As a boy, I clipped and saved every newspaper and magazine photo I could get my hands on about that day.

But I'd never seen that particular smiling picture of JFK and Jackie in Dallas before.

And after I posted it on Facebook, I was struck by how many people who also were children when the president was killed — I was 10 — can vividly recall little details of that awful day.

Like the enduring fascination with "secret" Kennedy files and assorted conspiracy theories, comments posted by some of my Facebook friends attest to the enduring resonance of Nov. 22, 1963:

I remember walking home from kindergarten with two classmates from my block to discover all of our mothers sobbing.

One of my early memories…[I was] four years old playing and my mother ironing and watching a soap opera when Walter Cronkite came on with the news.

Fourth grade – [the] principal put the TV on and broadcast it on the PA. Will never forget …

I was in fifth grade at Houghton School in North Adams, Mass., and the fourth-grade teacher knocked on the door and said we should turn on the radio. An ad for a local department store came on, followed by an announcement that President Kennedy was dead.

A girl named Debbie put her head down on the desk and sobbed. The teacher suggested that we say a prayer. Even though we were no longer allowed to pray in school, she said, we needed to pray.

So we prayed, and then we walked home to the sound of church bells echoing up the hills from downtown.

I was six at the time and in first grade … I got on the bus to go home and our bus driver was crying.

Fifth grade … our principal came to our classroom and took our teacher into the hall to tell her and she simply sobbed. … My mom was at home glued to our tiny TV, sobbing as well.

When I got home, my mother was crying as she sat on the couch, giving my baby sister her bottle and watching TV. The sight of her and my father and all the other grownups in tears, everywhere, remains one of the most startling memories of that day, and of the gloomy, black-and-white weekend that followed.

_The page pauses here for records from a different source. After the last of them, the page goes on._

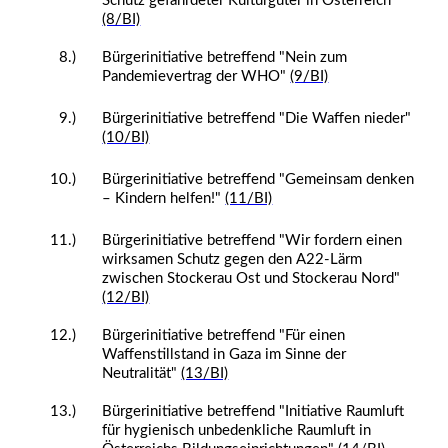
Schutz gefährdeter Kulturgüter in Österreich"
(8/BI)
8.)
Bürgerinitiative betreffend "Nein zum
Pandemievertrag der WHO"
(9/BI)
9.)
Bürgerinitiative betreffend "Die Waffen nieder"
(10/BI)
10.)
Bürgerinitiative betreffend "Gemeinsam denken
– Kindern helfen!"
(11/BI)
11.)
Bürgerinitiative betreffend "Wir fordern einen
wirksamen Schutz gegen den A22-Lärm
zwischen Stockerau Ost und Stockerau Nord"
(12/BI)
12.)
Bürgerinitiative betreffend "Für einen
Waffenstillstand in Gaza im Sinne der
Neutralität"
(13/BI)
13.)
Bürgerinitiative betreffend "Initiative Raumluft
für hygienisch unbedenkliche Raumluft in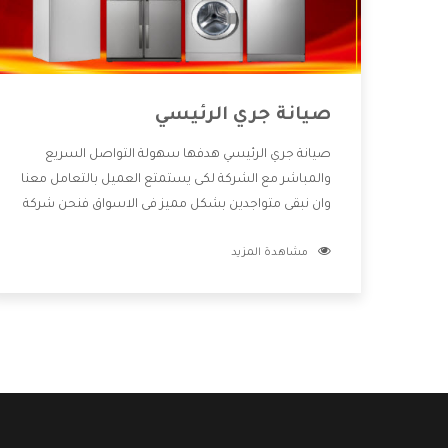
صيانة جري الرئيسي
صيانة جري الرئيسي هدفها سهولة التواصل السريع
والمباشر مع الشركة لكى يستمتع العميل بالتعامل معنا
وان نبقى متواجدين بشكل مميز فى الاسواق فنحن شركة
كبيرة نهتم بكل التفاصيل المهمة للعميل وان يستمتع
مشاهدة المزيد
بالخدمات التى تنفرد الشركة بها والتى تكون منها خدمة
الصيانة التى تكون من أهم الخدمات التى يرغب بها
العميل لأنها تحافظ على كفاءة المنتج كما أن شركة جري
تقدم لنا جميع الأجهزة التى نبحث عنها وأقوى الأسعار
التى تكون مناسبة لكثير من العملاء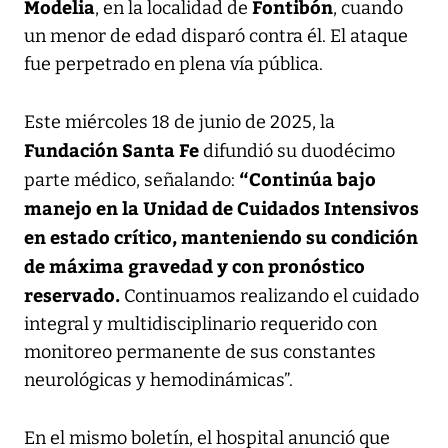
Modelia
Fontibón
, en la localidad de
, cuando
un menor de edad disparó contra él. El ataque
fue perpetrado en plena vía pública.
Este miércoles 18 de junio de 2025, la
Fundación Santa Fe
difundió su duodécimo
“Continúa bajo
parte médico, señalando:
manejo en la Unidad de Cuidados Intensivos
en estado crítico, manteniendo su condición
de máxima gravedad y con pronóstico
reservado.
Continuamos realizando el cuidado
integral y multidisciplinario requerido con
monitoreo permanente de sus constantes
neurológicas y hemodinámicas”.
En el mismo boletín, el hospital anunció que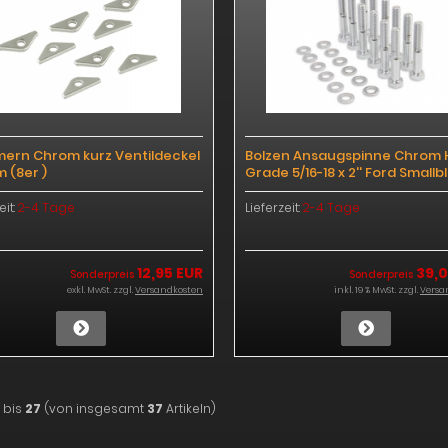
ern Chrom kurz Ventildeckel
Bolzen Ansaugspinne Chrom 
 (8er )
Grade 5/16-18 x 2'' Ford Smallb
eit:
2-4 Tage
Lieferzeit:
2-4 Tage
12,95 EUR
39,0
Sonderpreis
Sonderpreis
exkl. MwSt. zzgl.
Versandkosten
inkl. 19 % MwSt. zzgl.
Versa
bis
27
(von insgesamt
37
Artikeln)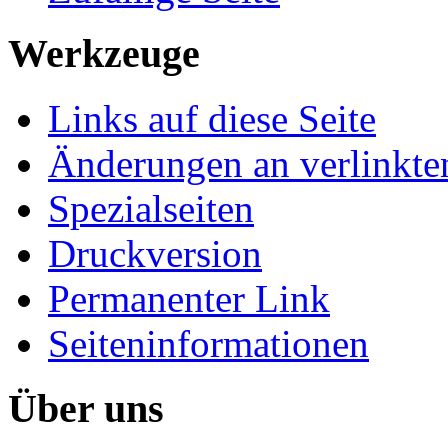
Werkzeuge
Links auf diese Seite
Änderungen an verlinkte
Spezialseiten
Druckversion
Permanenter Link
Seiten­informationen
Über uns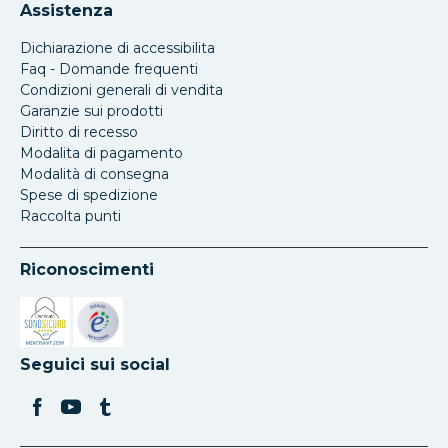
Assistenza
Dichiarazione di accessibilita
Faq - Domande frequenti
Condizioni generali di vendita
Garanzie sui prodotti
Diritto di recesso
Modalita di pagamento
Modalità di consegna
Spese di spedizione
Raccolta punti
Riconoscimenti
Si apre in una nuova scheda
Si apre in una nuova scheda
Seguici sui social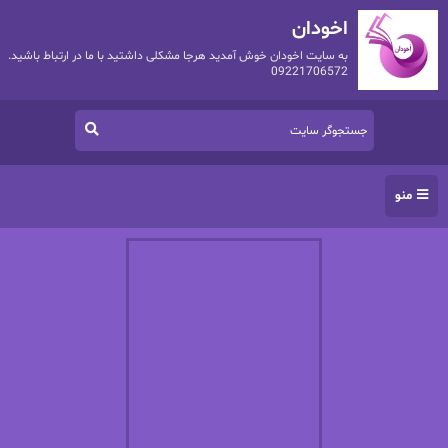
اخودان
به سایت اخودان خوش آمدید هرجا مشکلی داشتید با ما در ارتباط باشید.
09221706572
منو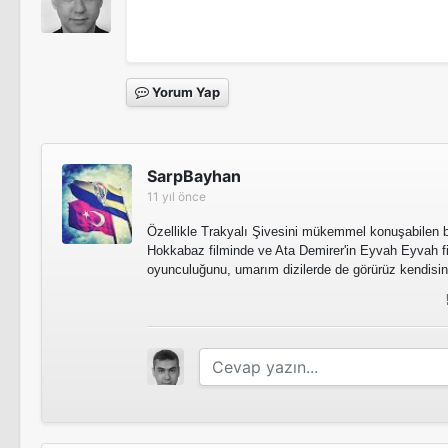
Yorum Yap
SarpBayhan
11 yıl önce
Özellikle Trakyalı Şivesini mükemmel konuşabilen 
Hokkabaz filminde ve Ata Demirer'in Eyvah Eyvah f
oyunculuğunu, umarım dizilerde de görürüz kendisin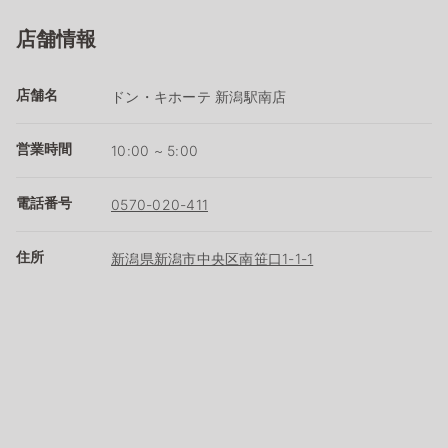
店舗情報
店舗名
ドン・キホーテ 新潟駅南店
営業時間
10:00 ~ 5:00
電話番号
0570-020-411
住所
新潟県新潟市中央区南笹口1-1-1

The seemingly universal grief was inescapable, given that our two TV channels were all about the assassination and an aftermath that continued for days on end. It was cold and the trees were bare and the handsome president whom my blue-collar, Catholic family of Massachusetts Democrats revered had been taken from us.

I saw my Dad distraught, fighting back tears … watching the funeral on TV … the riderless horse … Jackie's veil … JFK Jr. saluting in his short pants … all of the air was sucked out of our lives.

Sure, we knew that the communists were a menace, and that the atomic bomb loomed.

We read about these things and saw the pictures in Life magazine.

But until then, life had been rather good to us. I was 10 and had no idea what a "sniper" was, no notion that anyone would take aim from a tall building and fire at another human being.

How could someone kill our President? 

So when those of us who were just kids when President Kennedy was assassinated find ourselves reacting emotionally to the release of new files, or to seeing a photograph we've never seen, we're not necessarily being nostalgic for a more innocent time.

We're also remembering the day we were made aware of what growing up might entail.